In the above definition of ${\cal J}$, the choice of the regularization term ${\cal R}^h$ of the ice thickness h defined by (10) is motivated by the following statements:

1. (i) Glacier beds (or equivalently ice thicknesses) are in general smoother along the ice flow direction than in the across direction due to glacial erosion.

2. (ii) In the absence of data for ice thickness, the convexity of ${\cal J}$ can be artificially enforced in the early stages of the iterative optimization scheme to facilitate convergence.

To account for (i), we have projected the gradient of the ice thickness along flow direction and the orthogonal to obtain directional derivatives and enforce smoothing of h in an anisotropic way, i.e. we impose further smoothness along the ice flow direction – the anisotropy being controlled by user-defined parameter 0 < β < 1. To account for (ii), ${\cal R}^h$ includes the term $-\int _{\Omega } \gamma h$ that aims at enforcing a slight convexity (controlled by parameter γ) of the ice thickness when no observational data are available to aid convergence without impacting the optimal solution. Heuristically, β = 1 minimizing ${\cal R}^h$ (i.e. $\int \vert \nabla h \vert ^2 - \gamma h$) is equivalent to solving the Euler–Lagrange equation − Δh = γ, which is the well-known Poisson problem with loading γ.

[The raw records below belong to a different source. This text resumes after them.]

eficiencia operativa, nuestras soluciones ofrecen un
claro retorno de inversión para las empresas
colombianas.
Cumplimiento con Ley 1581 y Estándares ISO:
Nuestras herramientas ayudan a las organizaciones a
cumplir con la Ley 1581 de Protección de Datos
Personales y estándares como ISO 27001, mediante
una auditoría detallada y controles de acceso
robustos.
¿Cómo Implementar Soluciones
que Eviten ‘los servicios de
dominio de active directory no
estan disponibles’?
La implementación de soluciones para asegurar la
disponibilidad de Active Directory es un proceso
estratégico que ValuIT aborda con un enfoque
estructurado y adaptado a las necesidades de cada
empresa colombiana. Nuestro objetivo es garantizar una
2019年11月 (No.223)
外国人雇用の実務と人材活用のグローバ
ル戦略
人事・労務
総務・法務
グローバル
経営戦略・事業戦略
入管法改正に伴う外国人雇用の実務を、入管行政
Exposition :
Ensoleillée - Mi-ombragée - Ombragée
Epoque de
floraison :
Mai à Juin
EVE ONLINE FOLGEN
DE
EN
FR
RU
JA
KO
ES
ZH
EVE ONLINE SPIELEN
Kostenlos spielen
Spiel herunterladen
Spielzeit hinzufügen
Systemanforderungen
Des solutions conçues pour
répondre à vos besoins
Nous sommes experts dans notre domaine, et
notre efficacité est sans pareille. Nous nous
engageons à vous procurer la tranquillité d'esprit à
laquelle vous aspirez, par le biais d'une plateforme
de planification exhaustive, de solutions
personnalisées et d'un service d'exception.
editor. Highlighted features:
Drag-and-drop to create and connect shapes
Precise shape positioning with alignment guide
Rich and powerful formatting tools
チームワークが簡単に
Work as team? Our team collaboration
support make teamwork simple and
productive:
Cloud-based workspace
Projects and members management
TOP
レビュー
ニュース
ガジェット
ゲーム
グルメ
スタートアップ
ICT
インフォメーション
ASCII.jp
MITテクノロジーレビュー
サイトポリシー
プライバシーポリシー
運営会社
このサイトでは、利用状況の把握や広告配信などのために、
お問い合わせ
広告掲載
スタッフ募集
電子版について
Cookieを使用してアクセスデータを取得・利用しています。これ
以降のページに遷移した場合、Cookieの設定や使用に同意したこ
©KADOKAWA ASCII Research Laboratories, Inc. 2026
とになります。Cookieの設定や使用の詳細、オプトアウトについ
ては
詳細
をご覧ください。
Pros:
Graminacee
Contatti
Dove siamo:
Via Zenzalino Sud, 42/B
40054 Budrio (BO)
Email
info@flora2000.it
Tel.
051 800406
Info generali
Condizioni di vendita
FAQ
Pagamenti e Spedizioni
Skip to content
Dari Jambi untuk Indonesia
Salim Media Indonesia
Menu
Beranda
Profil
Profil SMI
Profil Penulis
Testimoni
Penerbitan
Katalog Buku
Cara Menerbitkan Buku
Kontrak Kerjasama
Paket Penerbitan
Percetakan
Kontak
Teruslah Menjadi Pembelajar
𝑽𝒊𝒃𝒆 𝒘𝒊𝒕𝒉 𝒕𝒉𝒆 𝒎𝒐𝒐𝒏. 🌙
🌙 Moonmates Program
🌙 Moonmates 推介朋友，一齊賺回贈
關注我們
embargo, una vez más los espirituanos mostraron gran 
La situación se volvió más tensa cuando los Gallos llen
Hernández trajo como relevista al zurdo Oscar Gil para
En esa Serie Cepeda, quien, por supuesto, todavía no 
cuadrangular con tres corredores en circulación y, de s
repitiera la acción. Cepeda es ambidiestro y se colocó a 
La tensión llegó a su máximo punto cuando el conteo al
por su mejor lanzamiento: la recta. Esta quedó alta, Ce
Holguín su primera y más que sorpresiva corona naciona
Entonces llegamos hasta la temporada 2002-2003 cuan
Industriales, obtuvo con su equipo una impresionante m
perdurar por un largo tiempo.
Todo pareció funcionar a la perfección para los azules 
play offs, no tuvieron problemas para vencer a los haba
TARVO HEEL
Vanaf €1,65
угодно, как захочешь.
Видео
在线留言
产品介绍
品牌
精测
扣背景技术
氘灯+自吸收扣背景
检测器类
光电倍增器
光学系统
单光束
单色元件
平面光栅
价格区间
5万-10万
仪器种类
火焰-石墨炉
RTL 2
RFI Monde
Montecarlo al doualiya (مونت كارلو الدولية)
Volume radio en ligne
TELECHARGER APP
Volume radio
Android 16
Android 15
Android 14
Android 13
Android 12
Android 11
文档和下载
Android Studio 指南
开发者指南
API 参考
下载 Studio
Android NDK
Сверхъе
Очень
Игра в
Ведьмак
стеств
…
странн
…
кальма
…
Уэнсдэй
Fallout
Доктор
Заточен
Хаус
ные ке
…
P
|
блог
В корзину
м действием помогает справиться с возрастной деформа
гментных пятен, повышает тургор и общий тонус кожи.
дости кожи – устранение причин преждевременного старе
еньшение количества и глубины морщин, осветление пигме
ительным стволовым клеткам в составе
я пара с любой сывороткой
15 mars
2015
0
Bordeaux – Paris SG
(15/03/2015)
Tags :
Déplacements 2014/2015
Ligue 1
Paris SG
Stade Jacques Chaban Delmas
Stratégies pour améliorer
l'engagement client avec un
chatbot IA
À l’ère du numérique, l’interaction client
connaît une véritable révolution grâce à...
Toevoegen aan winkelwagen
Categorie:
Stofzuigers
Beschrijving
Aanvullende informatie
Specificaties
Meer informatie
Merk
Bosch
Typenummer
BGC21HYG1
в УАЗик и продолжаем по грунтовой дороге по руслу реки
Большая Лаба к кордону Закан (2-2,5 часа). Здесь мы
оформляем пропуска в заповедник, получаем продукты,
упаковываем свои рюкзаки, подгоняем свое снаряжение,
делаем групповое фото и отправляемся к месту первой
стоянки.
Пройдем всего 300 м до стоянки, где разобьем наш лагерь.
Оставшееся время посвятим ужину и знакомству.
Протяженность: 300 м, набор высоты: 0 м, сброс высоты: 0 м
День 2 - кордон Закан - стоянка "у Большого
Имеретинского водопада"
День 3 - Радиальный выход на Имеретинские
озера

Lastly, we have imposed a smooth flux divergence through the regularization term ${\cal C}^{d}_{{\rm poly}}$ defined by (9) in ${\cal J}$ to counter non-physical oscillations (Fig. 8). On the other hand, the linear dependence in z we imposed is a common feature of mass balance and elevation change of mountain glaciers. However, when observation of the divergence flux is available d ^obs, we may replace ${\cal C}^{d}_{{\rm poly}}$ by:

(13)$${\cal C}^{d}_{{\rm obs}} = \int_{\Omega} {1\over 2 \sigma_d^2}\left\vert \nabla \cdot ( h {\bar{\bf u}}) - d^{{\rm obs}} \right\vert ^2.$$

Note that the flux divergence $\nabla \cdot ( h {\bar {\bf u}})$ is approximated by finite-difference using an upwind first-order scheme similar to the solving of the mass conservation equation in the glacier evolution model (Appendix A, Jouvet and others, Reference Jouvet2021).

We have written the above optimization problem in the most general case for convenience, however, it is straightforward to optimize only for h or $\tilde {A}$ if information on one of the variables is already known, or in case the system is under-constrained by lack of data to define the cost function. Indeed, while ice surface velocity data ${\bf u}^{{\rm obs}}_s$ are now available globally (Millan and others, Reference Millan, Mouginot, Rabatel and Morlighem2022), measured ice thickness profile data are only available for sparse sites. In case these data are not available, we would fix $\tilde {A}$ and optimize for the ice thickness h only as it is a stronger control.

The above-mentioned optimization problem is solved using a stochastic gradient descent method with adaptive learning rate, namely, the Adam optimizer (Kingma and Ba, Reference Kingma and Ba2014). For that purpose, gradients of ${\cal J}$ with respect to the input variables $h,\; \, \tilde {A},\; \, s$ are obtained by automatic differentiation. The optimization scheme is stopped when the cost function no longer decreases. The Adam scheme is initialized with zero ice thickness h = 0 and constant $\tilde {A} = 78$ MPa⁻³ a⁻¹, which corresponds to the neutral non-sliding temperate ice shearing case (Fig. 2), and observed ice surface s = s ^obs.

2.5. Implementation

The optimization is implemented within the framework of the ‘Instructed Glacier Model’ (IGM, https://github.com/jouvetg/igm) (Jouvet and others, Reference Jouvet2021), which is a Python open-source code based on the Tensorflow library (https://www.tensorflow.org), and which can be used for prognostic glacier simulations based on the ice flow emulator (Eqn (4)). IGM runs both on central and graphics processing units (CPU and GPU). To automatically differentiate ${\cal J}$ with respect to the input variables $h,\; \, \tilde {A},\; \, s$, TensorFlow records all operations and the derivatives from inputs to the cost function ${\cal J}$. Then, during the backward pass, TensorFlow goes through this list of operations in reverse order to compute gradients with a chain rule of derivatives.